After AKP, What?
Turks are unhappy about the case before the Constitutional Court to close down the ruling Justice and Development Party (AKP). If the party is closed down and new elections are held, none of the other parties will have enough votes to create a functioning government and at present there are no viable alternative centrist parties. Voting patterns will lose their moorings and the outcome is anyone’s guess.
A new opinion poll, reported in Today’s Zaman, shows that the majority of Turkey’s population seees the court case against the ruling AKP in general as “political”, rather than “legal” and see the case against President Abdullah Gul in particular as “illegal”. Most do not see the AKP as a threat to Turkey’s secular regime. If they were to cast votes today, AKP’s share of votes would rise.

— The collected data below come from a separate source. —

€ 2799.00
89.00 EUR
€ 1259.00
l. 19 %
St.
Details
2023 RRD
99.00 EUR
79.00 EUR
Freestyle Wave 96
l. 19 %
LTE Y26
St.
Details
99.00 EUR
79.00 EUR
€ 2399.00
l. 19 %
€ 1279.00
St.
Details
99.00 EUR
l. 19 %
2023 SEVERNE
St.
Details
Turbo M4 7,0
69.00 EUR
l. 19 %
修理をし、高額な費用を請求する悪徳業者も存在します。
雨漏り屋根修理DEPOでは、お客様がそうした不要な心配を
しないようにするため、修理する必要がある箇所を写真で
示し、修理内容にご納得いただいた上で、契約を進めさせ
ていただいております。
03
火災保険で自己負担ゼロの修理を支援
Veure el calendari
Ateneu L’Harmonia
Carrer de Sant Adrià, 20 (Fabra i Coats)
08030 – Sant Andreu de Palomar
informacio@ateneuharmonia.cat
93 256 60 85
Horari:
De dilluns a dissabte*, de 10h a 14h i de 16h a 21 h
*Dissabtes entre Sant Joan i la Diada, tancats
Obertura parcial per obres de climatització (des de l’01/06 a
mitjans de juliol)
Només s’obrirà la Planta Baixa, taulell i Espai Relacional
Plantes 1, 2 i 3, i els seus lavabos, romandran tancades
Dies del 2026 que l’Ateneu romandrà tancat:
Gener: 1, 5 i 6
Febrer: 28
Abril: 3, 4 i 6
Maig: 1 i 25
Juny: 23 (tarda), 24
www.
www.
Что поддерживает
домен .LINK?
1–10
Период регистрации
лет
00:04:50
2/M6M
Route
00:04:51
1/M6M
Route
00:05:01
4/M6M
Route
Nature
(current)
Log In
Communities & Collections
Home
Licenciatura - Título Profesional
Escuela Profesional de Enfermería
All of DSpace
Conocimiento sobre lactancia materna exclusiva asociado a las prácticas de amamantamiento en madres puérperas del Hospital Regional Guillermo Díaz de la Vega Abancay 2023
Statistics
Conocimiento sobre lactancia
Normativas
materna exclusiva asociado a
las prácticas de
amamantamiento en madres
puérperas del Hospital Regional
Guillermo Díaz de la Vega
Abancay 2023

But if the AKP were closed down, the poll shows chaos in voting patterns. 21 percent of voters across the board said they would shift votes to a new party. The poll predicts 23 percent of AKP voters, 17 percent of CHP voters and 17 percent of MHP voters would vote for a different party if the AKP were shut down. (The nationalist MHP likely would no longer meet the 10% minimum to be represented in parliament.) Sixty-four percent of AK Party voters said they would either cast an invalid vote, or were undecided as to what they would do. About one-third of AK Party voters said they might vote for another party. There is, however, at present no viable alternative party to take the place of the centrist AKP.